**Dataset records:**
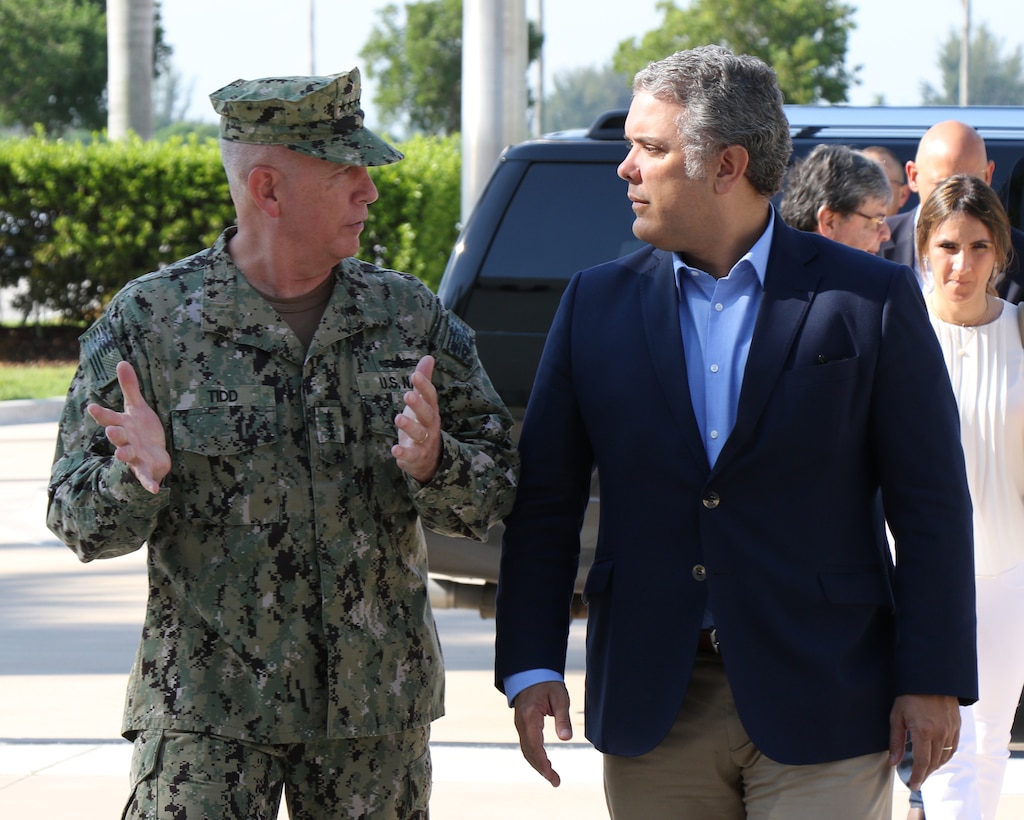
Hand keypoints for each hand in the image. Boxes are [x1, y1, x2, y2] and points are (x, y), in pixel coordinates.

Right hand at [87, 360, 169, 493]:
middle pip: (118, 437)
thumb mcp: (137, 407)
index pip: (109, 418)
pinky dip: (149, 484)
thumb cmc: (142, 430)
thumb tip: (122, 361)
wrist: (154, 454)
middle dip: (115, 434)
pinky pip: (146, 478)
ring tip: (121, 454)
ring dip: (124, 455)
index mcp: (122, 425)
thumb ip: (130, 387)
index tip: (91, 407)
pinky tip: (155, 490)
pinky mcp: (146, 469)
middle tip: (111, 430)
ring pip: (127, 455)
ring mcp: (135, 456)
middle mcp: (125, 441)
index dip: (101, 414)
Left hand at [391, 355, 440, 482]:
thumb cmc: (423, 424)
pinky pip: (412, 455)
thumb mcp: (424, 403)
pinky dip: (404, 453)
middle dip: (418, 405)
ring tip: (398, 418)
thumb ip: (424, 381)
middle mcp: (431, 425)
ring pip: (419, 433)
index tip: (415, 375)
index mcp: (431, 410)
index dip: (424, 386)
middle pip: (427, 414)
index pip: (430, 396)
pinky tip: (395, 449)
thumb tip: (428, 357)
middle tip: (408, 395)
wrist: (430, 459)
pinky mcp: (417, 456)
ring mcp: (425, 441)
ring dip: (409, 426)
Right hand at [512, 681, 572, 786]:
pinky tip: (544, 762)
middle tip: (555, 781)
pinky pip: (526, 744)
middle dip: (541, 769)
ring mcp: (520, 724)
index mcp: (530, 717)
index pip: (535, 747)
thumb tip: (566, 739)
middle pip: (529, 752)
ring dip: (537, 764)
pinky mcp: (522, 724)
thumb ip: (562, 718)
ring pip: (526, 750)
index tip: (552, 777)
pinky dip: (534, 756)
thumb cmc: (547, 683)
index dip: (543, 764)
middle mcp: (521, 724)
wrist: (531, 672)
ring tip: (551, 776)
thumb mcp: (560, 698)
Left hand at [889, 693, 960, 789]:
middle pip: (934, 762)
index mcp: (924, 731)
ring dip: (935, 766)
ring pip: (945, 757)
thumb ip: (896, 741)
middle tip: (917, 780)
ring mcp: (951, 730)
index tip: (913, 785)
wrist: (931, 678)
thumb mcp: (897, 716)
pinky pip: (953, 748)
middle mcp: (940, 733)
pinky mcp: (957, 726)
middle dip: (925, 773)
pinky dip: (945, 757)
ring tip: (925, 770)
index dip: (918, 776)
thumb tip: (893, 762)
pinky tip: (938, 758)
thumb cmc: (909, 695)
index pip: (922, 762)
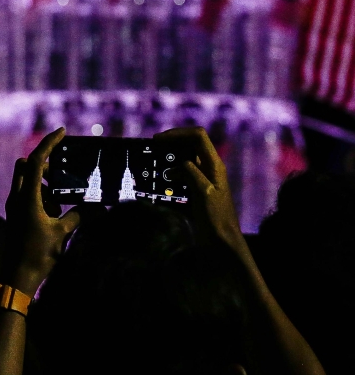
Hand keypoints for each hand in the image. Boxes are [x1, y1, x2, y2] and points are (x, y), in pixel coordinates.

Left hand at [3, 128, 78, 294]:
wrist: (16, 277)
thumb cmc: (38, 255)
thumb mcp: (62, 233)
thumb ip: (79, 216)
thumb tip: (96, 206)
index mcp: (26, 197)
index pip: (35, 161)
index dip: (48, 143)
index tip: (62, 132)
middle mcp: (16, 197)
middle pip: (25, 166)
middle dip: (43, 163)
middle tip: (62, 172)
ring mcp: (14, 206)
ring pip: (26, 181)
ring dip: (44, 184)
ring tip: (62, 202)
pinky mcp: (16, 215)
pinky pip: (28, 196)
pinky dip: (42, 197)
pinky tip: (56, 214)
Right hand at [155, 127, 241, 246]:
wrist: (222, 241)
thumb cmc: (216, 218)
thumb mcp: (203, 193)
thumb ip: (192, 173)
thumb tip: (180, 162)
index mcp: (214, 164)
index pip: (198, 136)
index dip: (177, 133)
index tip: (158, 140)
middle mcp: (210, 167)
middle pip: (192, 142)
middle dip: (173, 141)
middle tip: (153, 148)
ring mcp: (205, 176)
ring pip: (187, 156)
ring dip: (171, 155)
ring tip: (154, 161)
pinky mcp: (198, 187)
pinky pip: (184, 171)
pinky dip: (172, 170)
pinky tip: (162, 178)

**Exercise brief:**
Scan the data for the word "hand" and copy every line where it shows up.

**Your solution:**
Hand keypoints for each hand in the image. Boxes are [x1, y1, x2, y2] and points are (x, y), in pixel coordinates.
Right hand at [87, 360, 169, 493]:
Left hand at [391, 355, 440, 482]:
Right hand at [512, 681, 572, 786]:
Left hand at [889, 693, 960, 789]:
Hand keypoints for each hand in the image. Boxes are [x1, y1, x2, y2] and points are (x, y), in pixel coordinates.
Left hand at [3, 128, 78, 294]:
Right hand at [155, 127, 241, 246]:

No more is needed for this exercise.